- Texte fourni -
* * * * * * *

Bonne chance   :Smile: 

----------

## b_52globemaster

 :Smile:   merci

----------

## sireyessire

sur la ligne de ton /boot ça devrait pas être 1 1 au lieu de 1 2 ?

----------

## b_52globemaster

sur le manuel d'installation, les valeurs par default sont 1 2       ?

----------

## sireyessire

 *b_52globemaster wrote:*   

> sur le manuel d'installation, les valeurs par default sont 1 2       ?

 

moi j'ai 1 1 et j'ai jamais changé ces valeurs

----------

## b_52globemaster

ok

----------

## Talosectos

ton disque c'est bien un ide (hda)   :Question: 

----------

## b_52globemaster

oui en effet

----------

## gerard27

Allo globemaster,

Voulez m'excuser pour pas parler votre langue tres bien.

Alors,j'ai eu la meme probleme et je suis tombe sur votre post en cherchant le forum pour "fsck.xfs."

Grace a la mention de fstab je trouvait la solution pour mon probleme

Vous devez changer votre fstab.D'origine ca contient :

/dev/ROOT .....................    xfs   noatime etcetera.

Quel est votre "filesystem"? Si ce n'est pas xfs il faut changer ca!!

* * * * * * *

(Extractions de texte par page)
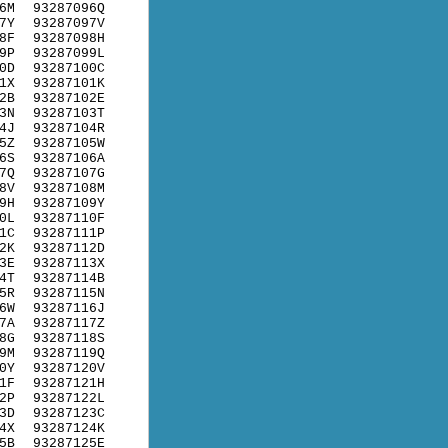
6M
93287096Q
7Y
93287097V
8F
93287098H
9P
93287099L
0D
93287100C
1X
93287101K
2B
93287102E
3N
93287103T
4J
93287104R
5Z
93287105W
6S
93287106A
7Q
93287107G
8V
93287108M
9H
93287109Y
0L
93287110F
1C
93287111P
2K
93287112D
3E
93287113X
4T
93287114B
5R
93287115N
6W
93287116J
7A
93287117Z
8G
93287118S
9M
93287119Q
0Y
93287120V
1F
93287121H
2P
93287122L
3D
93287123C
4X
93287124K
5B
93287125E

* * * * * * *

- Consigne A -
Répondez en une ligne chacune à ces questions sur le fil de discussion :
(i) Quelles valeurs sireyessire propose-t-il pour la ligne /boot à la place de 1 2 ?
(ii) Quel type de disque b_52globemaster confirme-t-il avoir ?
(iii) Que cherchait gerard27 sur le forum lorsqu'il est tombé sur le post ?
- Consigne B -
Reproduisez à l'identique toutes les lignes des enregistrements, s'il vous plaît, en omettant les images.

- Corrigé A -
(i) 1 1
(ii) Un disque IDE (hda).
(iii) « fsck.xfs »

- Corrigé B -
6M
93287096Q
7Y
93287097V
8F
93287098H
9P
93287099L
0D
93287100C
1X
93287101K
2B
93287102E
3N
93287103T
4J
93287104R
5Z
93287105W
6S
93287106A
7Q
93287107G
8V
93287108M
9H
93287109Y
0L
93287110F
1C
93287111P
2K
93287112D
3E
93287113X
4T
93287114B
5R
93287115N
6W
93287116J
7A
93287117Z
8G
93287118S
9M
93287119Q
0Y
93287120V
1F
93287121H
2P
93287122L
3D
93287123C
4X
93287124K
5B
93287125E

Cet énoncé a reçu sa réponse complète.